As far as cloud within ourselves, the City of Pittsburgh is using its resources that we’ve regained or recouped from all of our consolidation purposes, especially with the government processes and mentality of doing more with less. There is a lot of fellow government agencies that we're now going to be partnering with to provide them infrastructure as a service.
That’s where some of the other product lines come in like vCloud Director, to be able to allow them to still manage their infrastructure to use our resources, and we can now ourselves be a cloud provider, which I have been marketing as Cloud9 because there are nine entities including the City of Pittsburgh -- nine entities that we are going to consolidate.

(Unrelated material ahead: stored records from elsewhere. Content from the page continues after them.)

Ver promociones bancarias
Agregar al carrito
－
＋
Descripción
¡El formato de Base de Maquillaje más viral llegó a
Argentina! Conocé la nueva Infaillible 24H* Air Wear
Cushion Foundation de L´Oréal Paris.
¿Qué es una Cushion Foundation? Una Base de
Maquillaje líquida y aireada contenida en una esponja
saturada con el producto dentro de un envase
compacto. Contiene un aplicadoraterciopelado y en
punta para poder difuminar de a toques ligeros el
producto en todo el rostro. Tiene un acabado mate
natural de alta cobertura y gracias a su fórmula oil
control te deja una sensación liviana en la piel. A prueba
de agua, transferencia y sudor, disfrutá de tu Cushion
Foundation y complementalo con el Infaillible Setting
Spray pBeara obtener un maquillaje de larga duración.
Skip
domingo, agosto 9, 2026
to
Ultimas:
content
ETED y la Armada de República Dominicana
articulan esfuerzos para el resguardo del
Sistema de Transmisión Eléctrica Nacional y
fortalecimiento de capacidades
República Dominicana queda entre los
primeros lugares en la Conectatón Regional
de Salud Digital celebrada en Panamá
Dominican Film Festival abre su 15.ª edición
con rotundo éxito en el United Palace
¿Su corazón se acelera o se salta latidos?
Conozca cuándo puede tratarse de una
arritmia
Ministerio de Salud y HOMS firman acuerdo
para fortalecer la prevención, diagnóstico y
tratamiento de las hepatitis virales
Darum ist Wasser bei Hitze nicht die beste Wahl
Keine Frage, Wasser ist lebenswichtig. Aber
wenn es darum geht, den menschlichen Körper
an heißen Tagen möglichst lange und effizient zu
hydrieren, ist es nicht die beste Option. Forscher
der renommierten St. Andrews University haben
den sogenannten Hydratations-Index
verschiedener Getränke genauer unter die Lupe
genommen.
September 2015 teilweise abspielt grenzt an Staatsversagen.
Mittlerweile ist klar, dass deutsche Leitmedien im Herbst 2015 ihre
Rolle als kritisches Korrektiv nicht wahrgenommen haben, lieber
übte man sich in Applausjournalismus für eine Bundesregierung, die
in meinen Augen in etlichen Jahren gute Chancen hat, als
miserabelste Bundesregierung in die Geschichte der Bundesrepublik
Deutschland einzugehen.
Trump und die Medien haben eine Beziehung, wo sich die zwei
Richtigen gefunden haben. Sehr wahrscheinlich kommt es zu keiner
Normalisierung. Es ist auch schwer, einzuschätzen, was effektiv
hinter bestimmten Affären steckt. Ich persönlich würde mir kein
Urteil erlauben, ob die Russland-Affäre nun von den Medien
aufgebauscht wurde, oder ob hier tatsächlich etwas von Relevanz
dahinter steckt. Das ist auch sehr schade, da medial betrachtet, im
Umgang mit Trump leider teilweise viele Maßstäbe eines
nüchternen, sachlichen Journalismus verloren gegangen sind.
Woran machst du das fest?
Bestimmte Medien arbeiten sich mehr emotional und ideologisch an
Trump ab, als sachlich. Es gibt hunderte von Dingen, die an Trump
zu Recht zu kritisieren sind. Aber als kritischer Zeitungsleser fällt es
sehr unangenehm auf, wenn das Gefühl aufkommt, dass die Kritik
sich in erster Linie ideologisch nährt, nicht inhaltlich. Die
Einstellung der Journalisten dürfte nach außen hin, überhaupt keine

Gardner: I'm impressed with the fact that you’ve been able to move through this progression, recoup those savings, and then apply it to the innovation that get you yet more productivity and savings that you can further apply. That’s commendable. Any words of advice for folks that are perhaps not as far along as you’ve been on this progression? What 20/20 hindsight and words of wisdom might you supply them?
Musicante: With server virtualization, everyone is involved in it, and that is the easy part. Desktop virtualization, is where we got hit hard and the lessons that will be learned is that end-user’s matter. Every step of the way, you need their input. It’s not just an administrative decision saying this is the right thing. You need to be good at psychology to convince your users that this is what they want, and getting them to the point of seeing that this is the best approach or getting their input.
That really makes all the difference in the world. You’ll have the same end result and you’ll get to the same target, to the same place, but you need their input. It was not the same with server virtualization. That was for the administrators. They owned it. It was their territory. These desktops that you're taking from the users, yes, they’ll have a better reliability, better up-time, better everything, and better end-user experience, but they feel that that’s theirs, and rightly so.
The only thing that I could say is to involve your users. Get them in the proof of concept from the beginning. Get their input, what they need, what they want, how they want to access it, and with that it’ll no doubt be a sure success.